While reading I came across the Shapley Value, which is a mathematical concept in game theory that may be able to help with soccer statistics. But before getting into that I wanted to explain what Shapley’s Value is. I think the best way to do this would be to give an example. Let’s say there are 3 people that that are trying to get home and we want to find the best way to share the fair for a taxi based on how long they take to get home.
We can see person A gets home the fastest and it would cost them $6, then person B, and it would cost them $12 and finally person C takes $42 to get home. Using Shapley’s Value, we can determine what each person should pay to make it a fair distribution. How we do that is by taking the permutations of how they would get home if they all shared a taxi. The Shapley Value for each person is then defined as average of the combination of each person.
You may be wondering why this game theory may matter to machine learning and the reason is that what Shapley’s Value can really help with is interpretability of features in a model. So, I am going to use something we as a class have done before which is modeling housing prices, in the case below its an apartment but same concept.
Looking at the picture above you can see the predictions of 2 different apartments using 3 features. The only difference is that one allows a cat and costs $320,000 and the other does not and costs $310,000. What Shapley’s Value will do is that the data it has and try to explain the difference between the output in a model and the mean value of the predictions and see what features caused this difference. In the case above where we only have 2 data points. What we would do is take the mean of those 2 points, which is $315,000 and check the differences to find where the discrepancy is. For something like this it is simple. The only difference between the 2 is cat which means that allowing cats/not allowing cats changes the value by $5,00. And you can use this idea over a massive dateset with a ton of features. The only problem is that this takes very long as the number of features increases. Shapley’s Value will take every single combination of features available and their outputs to find the impact of each feature on the final answer.

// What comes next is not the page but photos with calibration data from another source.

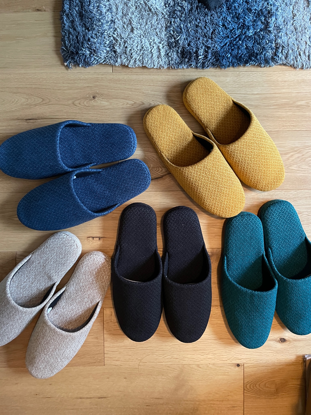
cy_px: 208
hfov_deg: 53.0
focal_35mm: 26
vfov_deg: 67.3
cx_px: 156
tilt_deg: -88.1
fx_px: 312
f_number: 1.6
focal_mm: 4.2
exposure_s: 1/25
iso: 500
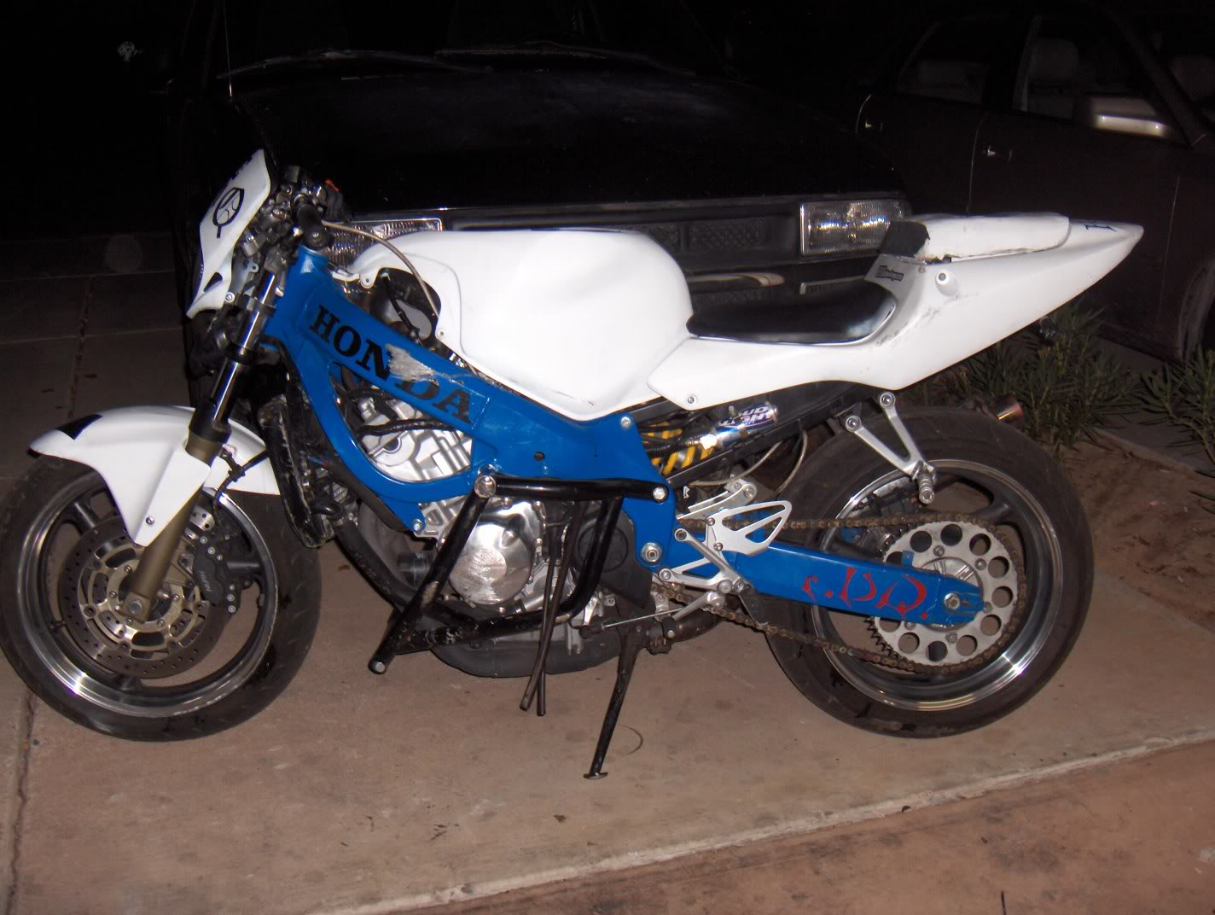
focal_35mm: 39
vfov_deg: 36.9
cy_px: 458
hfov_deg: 47.8
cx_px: 608
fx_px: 1371
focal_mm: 8
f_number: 2.8
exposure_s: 1/60
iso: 100
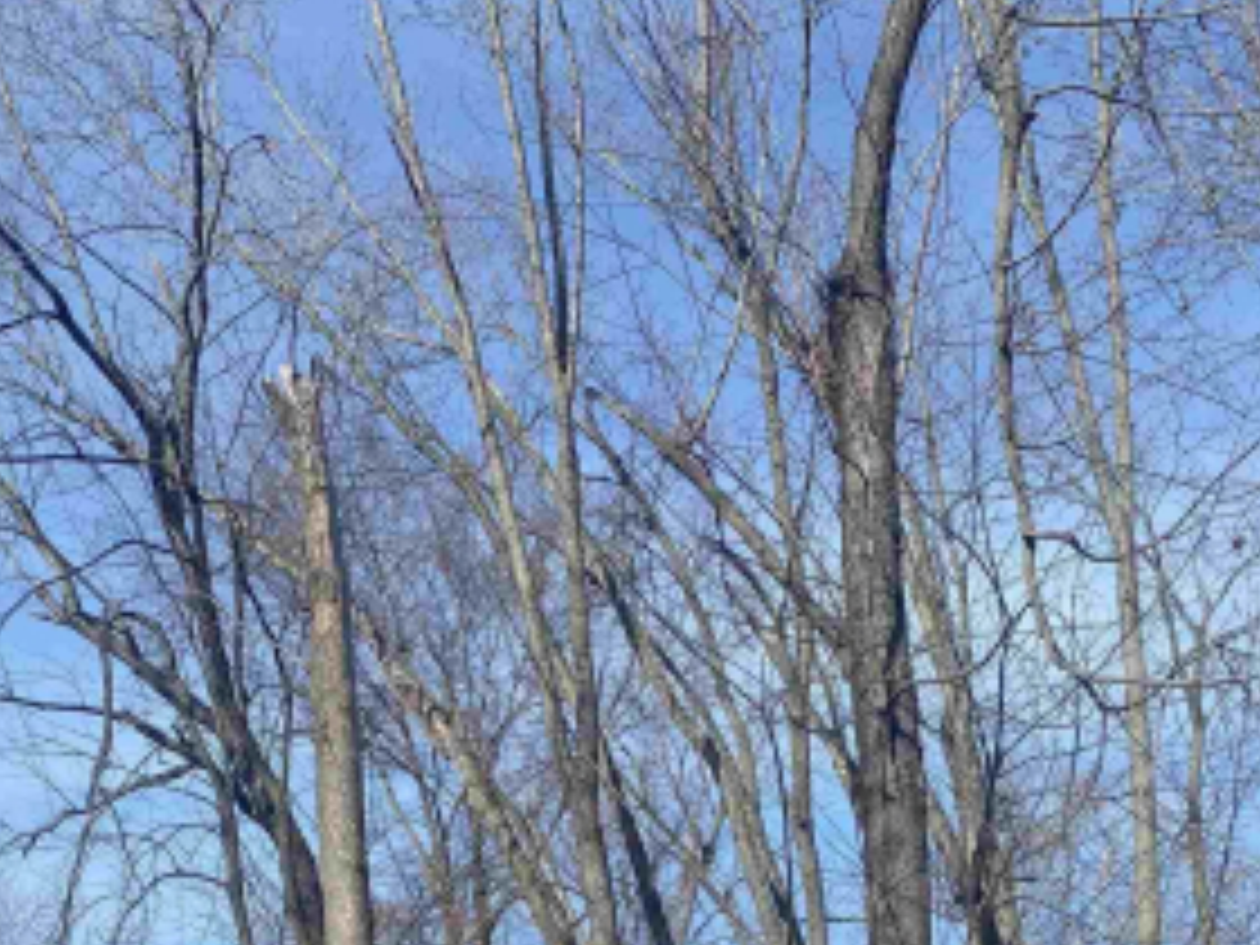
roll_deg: +0.3
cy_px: 1098
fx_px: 2257
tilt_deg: +7.1
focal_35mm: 62
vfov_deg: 22.1
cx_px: 529
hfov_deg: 31.1
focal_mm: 4.25
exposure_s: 1/2315
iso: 32
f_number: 1.8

So now we get back to our original question, how can we use this for soccer statistics. Well the idea is simple, just like we can use it in models to find the value of a specific feature we can use it for players on a team to see which players contribute the most to goal difference. if we take for example Barcelona. Most people can tell you Messi is the most important player on the team, and don’t get me wrong I agree, but the question would be why outside of just goals and assists. Using Shapley’s Value we can take a bunch of iterations of of the 11 players on the field and see what the goal difference of each combination is. So if the goal difference whenever Messi is on the field is 1.2 and whenever he is not on the field it is -.3 then we can say that Messi has a very large impact on the game. And we can do this for all types of players and this would be most pivotal to find players who have a very strong impact where stats don’t show it.
The idea, in theory is good and could give us a metric with which to see the value of players. But the issue, most importantly for soccer is variance. Soccer unlike other sports has minimal substitutions, only 3 players are allowed to sub in during a game. It also has a very low scoring rate. These 2 factors make it very hard to find actual combinations with which to find the Shapley Value. And what I mean by this is if Barca win every game by an average of 1 goal that’s very good. So in a season where they play 40 games if Messi only misses 1 game and in that game they win by 4 because the team they played was not good. Then the Shapley Value for Messi’s impact could decrease where in reality it was likely just 1 anomalous game. This is obviously an issue in sports prediction in general but especially so because of the variance in soccer. This is why 2 things are important. Firstly, getting as much data as possible, having more data-points will always help reduce variance in models. And secondly, we could add a penalization method similarly to what is used when doing ridge regression. This will help smooth out our predictions for player values in the future and likely help avoid over fitting to wild variance in the data. Then when applying Shapley Value to get a value for each player we can hopefully avoid bad data.